O artigo de Emir Sader Bolsonaro não caiu do céu, publicado no Brasil 247, acerta ao apontar a hipocrisia de setores que agora se dizem antibolsonaristas, mas que o elegeram em 2018. Contudo, Sader usa essa crítica legítima como uma cortina de fumaça para desviar o olhar do próprio oportunismo político de seu campo ideológico.
Ao mesmo tempo em que ele exige “dignidade” e autocrítica do eleitor comum, Sader se revela um crítico profundamente seletivo e inconsequente quando se trata de confrontar os verdadeiros arquitetos do colapso democrático brasileiro.
Sader atribui a ascensão de Bolsonaro à ação deliberada da imprensa, de políticos e, sobretudo, de um Judiciário que se tornou “instrumento do lawfare”:
“Foi preciso que o Judiciário… se tornasse instrumento do lawfare, da judicialização da política, para que o Bolsonaro… se tornasse presidente do Brasil, e o Lula… estivesse preso.”
Se o Judiciário, a grande imprensa e o centro político foram os instrumentos ativos que derrubaram Dilma e prenderam Lula (o que ele chama de “o melhor dos brasileiros”), a consequência lógica de sua análise seria exigir a prisão, o afastamento e a responsabilização de todos os agentes do golpe e do lawfare — da cúpula da Polícia Federal, dos juízes parciais, e dos veículos de comunicação que, segundo ele, orquestraram a criminalização do PT.
Mas Sader não faz isso. Ele se limita a uma mera “reza” por um despertar de consciência:
“Agora todo mundo é anti-Bolsonaro, sem prestar contas das posições que tiveram em um passado não muito longínquo. Nem sequer esboçam alguma autocrítica.”
“Quem votou no Bolsonaro contra o Haddad, com o Lula preso, que tenha a dignidade de levantar a mão. Nem que seja para dizer que não o fariam mais!”
Por que tamanha brandura? Se a impunidade é o mal que permite que “os riscos à democracia sobrevivam” como ele afirma, por que a exigência de punição e rigor se concentra apenas no eleitorado arrependido e em Jair Bolsonaro, e não na cúpula golpista?

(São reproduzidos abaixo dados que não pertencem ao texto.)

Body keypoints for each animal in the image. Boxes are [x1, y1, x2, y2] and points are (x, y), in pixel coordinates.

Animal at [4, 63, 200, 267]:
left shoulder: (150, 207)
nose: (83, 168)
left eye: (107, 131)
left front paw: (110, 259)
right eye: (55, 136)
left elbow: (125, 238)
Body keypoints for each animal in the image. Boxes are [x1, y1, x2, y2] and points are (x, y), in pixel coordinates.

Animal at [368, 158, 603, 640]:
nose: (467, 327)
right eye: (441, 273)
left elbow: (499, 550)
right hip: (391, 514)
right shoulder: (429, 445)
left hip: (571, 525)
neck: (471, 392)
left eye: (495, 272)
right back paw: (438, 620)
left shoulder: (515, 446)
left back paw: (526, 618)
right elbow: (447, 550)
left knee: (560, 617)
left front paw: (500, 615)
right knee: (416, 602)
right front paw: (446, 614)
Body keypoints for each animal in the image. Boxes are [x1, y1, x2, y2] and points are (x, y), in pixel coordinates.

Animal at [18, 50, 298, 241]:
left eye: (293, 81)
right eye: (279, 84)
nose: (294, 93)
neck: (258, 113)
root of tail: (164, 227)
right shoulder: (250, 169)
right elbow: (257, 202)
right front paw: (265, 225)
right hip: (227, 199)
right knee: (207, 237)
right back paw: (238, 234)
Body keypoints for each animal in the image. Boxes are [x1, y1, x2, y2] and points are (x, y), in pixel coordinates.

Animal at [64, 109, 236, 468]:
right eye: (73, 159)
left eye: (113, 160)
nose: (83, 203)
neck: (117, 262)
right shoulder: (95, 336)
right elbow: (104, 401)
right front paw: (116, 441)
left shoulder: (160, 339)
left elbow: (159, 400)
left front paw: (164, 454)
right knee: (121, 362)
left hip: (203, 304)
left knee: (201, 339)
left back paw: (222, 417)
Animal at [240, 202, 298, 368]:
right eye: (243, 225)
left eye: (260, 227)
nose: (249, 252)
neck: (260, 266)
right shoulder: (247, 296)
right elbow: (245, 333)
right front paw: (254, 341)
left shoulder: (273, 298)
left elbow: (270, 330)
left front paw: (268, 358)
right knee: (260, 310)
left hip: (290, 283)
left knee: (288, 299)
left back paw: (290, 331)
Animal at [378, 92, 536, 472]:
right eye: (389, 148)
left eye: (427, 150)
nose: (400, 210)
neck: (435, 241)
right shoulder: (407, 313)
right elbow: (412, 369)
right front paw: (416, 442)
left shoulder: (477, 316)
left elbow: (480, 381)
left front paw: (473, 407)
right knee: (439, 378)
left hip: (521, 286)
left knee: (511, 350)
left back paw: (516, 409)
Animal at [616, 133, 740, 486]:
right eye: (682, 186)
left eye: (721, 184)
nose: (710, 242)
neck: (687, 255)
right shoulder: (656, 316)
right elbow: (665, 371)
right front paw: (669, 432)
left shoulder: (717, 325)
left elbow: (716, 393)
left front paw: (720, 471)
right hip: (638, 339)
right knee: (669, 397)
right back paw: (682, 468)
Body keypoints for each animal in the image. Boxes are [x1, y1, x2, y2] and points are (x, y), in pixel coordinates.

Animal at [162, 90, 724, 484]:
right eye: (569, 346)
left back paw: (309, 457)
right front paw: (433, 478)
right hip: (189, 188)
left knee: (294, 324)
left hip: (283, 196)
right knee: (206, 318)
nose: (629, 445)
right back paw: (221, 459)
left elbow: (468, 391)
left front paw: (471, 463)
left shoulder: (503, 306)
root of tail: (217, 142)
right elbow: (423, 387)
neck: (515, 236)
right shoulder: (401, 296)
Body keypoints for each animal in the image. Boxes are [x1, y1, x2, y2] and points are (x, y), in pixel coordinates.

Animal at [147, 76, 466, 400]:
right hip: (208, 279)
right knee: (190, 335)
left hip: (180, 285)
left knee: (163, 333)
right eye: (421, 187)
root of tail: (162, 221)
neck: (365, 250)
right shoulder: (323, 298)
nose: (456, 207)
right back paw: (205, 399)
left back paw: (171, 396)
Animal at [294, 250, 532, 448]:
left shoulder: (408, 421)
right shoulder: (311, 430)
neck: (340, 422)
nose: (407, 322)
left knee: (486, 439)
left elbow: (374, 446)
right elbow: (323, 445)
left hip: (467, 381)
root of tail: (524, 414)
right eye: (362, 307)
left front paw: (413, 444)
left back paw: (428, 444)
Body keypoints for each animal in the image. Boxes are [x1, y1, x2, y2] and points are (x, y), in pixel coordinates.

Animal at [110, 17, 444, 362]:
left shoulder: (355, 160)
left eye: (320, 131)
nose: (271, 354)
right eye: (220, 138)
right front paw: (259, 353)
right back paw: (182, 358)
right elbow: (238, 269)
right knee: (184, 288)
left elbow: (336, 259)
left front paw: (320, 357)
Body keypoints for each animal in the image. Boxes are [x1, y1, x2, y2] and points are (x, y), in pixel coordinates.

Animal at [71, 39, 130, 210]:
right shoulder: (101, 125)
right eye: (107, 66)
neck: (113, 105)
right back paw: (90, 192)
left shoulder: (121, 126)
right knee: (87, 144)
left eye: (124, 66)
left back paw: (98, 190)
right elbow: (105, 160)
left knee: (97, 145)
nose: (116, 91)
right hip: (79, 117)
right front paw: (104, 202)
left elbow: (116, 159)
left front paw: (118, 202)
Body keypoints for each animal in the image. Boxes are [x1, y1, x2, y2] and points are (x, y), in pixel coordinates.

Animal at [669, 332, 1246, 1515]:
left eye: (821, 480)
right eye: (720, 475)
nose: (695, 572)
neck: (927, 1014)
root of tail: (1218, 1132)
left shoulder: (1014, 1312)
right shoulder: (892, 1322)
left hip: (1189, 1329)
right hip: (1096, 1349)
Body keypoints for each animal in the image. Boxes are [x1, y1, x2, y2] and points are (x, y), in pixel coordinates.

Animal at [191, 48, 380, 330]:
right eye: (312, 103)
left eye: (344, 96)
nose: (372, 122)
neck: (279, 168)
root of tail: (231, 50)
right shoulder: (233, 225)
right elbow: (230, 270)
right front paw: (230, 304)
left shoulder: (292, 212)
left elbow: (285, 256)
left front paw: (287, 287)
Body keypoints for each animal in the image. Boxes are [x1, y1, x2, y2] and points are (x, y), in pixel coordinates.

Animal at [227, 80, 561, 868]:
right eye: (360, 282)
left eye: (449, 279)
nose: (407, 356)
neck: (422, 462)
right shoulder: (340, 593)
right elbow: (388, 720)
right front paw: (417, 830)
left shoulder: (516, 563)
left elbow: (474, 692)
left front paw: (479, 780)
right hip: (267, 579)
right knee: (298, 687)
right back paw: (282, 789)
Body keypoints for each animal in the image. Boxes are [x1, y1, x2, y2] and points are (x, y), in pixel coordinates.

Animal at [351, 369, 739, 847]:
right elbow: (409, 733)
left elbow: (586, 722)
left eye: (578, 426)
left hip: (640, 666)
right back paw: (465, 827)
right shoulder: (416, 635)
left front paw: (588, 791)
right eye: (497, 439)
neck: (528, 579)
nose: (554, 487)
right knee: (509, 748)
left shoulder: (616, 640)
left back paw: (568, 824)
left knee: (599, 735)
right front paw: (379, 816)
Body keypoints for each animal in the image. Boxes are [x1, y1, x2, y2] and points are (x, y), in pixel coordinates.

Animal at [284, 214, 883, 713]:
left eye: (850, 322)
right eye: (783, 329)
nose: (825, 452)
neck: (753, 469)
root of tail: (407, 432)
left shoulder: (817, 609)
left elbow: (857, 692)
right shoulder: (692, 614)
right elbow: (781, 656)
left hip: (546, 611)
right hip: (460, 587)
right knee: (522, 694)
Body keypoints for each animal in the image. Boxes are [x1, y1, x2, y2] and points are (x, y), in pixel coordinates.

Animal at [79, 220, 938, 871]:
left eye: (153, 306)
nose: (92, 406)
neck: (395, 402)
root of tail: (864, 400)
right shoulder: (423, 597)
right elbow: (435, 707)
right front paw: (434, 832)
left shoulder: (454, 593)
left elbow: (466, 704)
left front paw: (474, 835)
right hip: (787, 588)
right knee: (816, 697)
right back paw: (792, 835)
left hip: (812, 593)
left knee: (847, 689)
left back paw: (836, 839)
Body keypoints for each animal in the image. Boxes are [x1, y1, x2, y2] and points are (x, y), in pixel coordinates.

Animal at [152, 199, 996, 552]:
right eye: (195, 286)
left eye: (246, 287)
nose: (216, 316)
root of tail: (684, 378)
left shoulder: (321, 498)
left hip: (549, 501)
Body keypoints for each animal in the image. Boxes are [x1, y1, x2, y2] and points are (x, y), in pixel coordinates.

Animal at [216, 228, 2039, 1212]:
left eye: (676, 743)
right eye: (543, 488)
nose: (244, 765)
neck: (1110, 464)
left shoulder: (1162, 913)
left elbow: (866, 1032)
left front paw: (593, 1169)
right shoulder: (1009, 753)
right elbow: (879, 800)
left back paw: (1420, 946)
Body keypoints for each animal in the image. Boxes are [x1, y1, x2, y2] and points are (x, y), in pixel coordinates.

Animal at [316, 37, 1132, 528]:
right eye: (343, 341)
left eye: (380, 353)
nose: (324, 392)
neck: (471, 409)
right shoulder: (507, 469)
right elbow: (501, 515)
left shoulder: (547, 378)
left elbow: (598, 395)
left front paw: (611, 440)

A resposta a essa inconsistência reside no oportunismo da frente ampla. Sader adota uma postura que se alinha perfeitamente com a política de conciliação atual do PT com os setores de centro e da direita golpista (MDB, PSDB, etc.).
Ao concentrar toda a fúria em Bolsonaro (o “monstro”), Sader ataca o inimigo que está sendo combatido pelas contradições internas do próprio golpismo. O Judiciário (STF) e a grande imprensa, que participaram da destituição de Dilma e da propaganda lavajatista, agora se opõem a Bolsonaro, pois ele é incapaz de fornecer a estabilidade política que o grande capital precisa.
Sader não pode lutar contra os golpistas de 2016 porque o campo político que hoje governa precisa desses mesmos atores como aliados. Se o preço para ter a Rede Globo, o STF e o centro como aliados é a “impunidade histórica” dos agentes do “lawfare”, Sader está disposto a pagar.
A indignação de Sader contra o “monstro” Bolsonaro, que é um alvo político fácil e já em vias de isolamento, serve como uma manobra diversionista para não confrontar os aliados poderosos do presente, que foram os golpistas de ontem.
A hipocrisia apontada por Sader existe, sim, entre os ex-lavajatistas de 2018. Mas o sociólogo incorre em uma hipocrisia de proporções muito maiores: ele se utiliza de uma retórica de combate à impunidade, mas se torna cúmplice da impunidade de quem considera os maiores responsáveis pelo golpe.
O maior problema dessa aliança, por seu turno, é que se trata de uma aliança com um inimigo mais poderoso. Um inimigo que tem muito mais condições de combater a esquerda e o próprio governo.
O que autor defende não faz sentido, sob nenhum aspecto. Trata-se, na verdade, de uma vergonhosa capitulação. Uma rendição perante os mesmos inimigos que derrotaram o PT em 2016.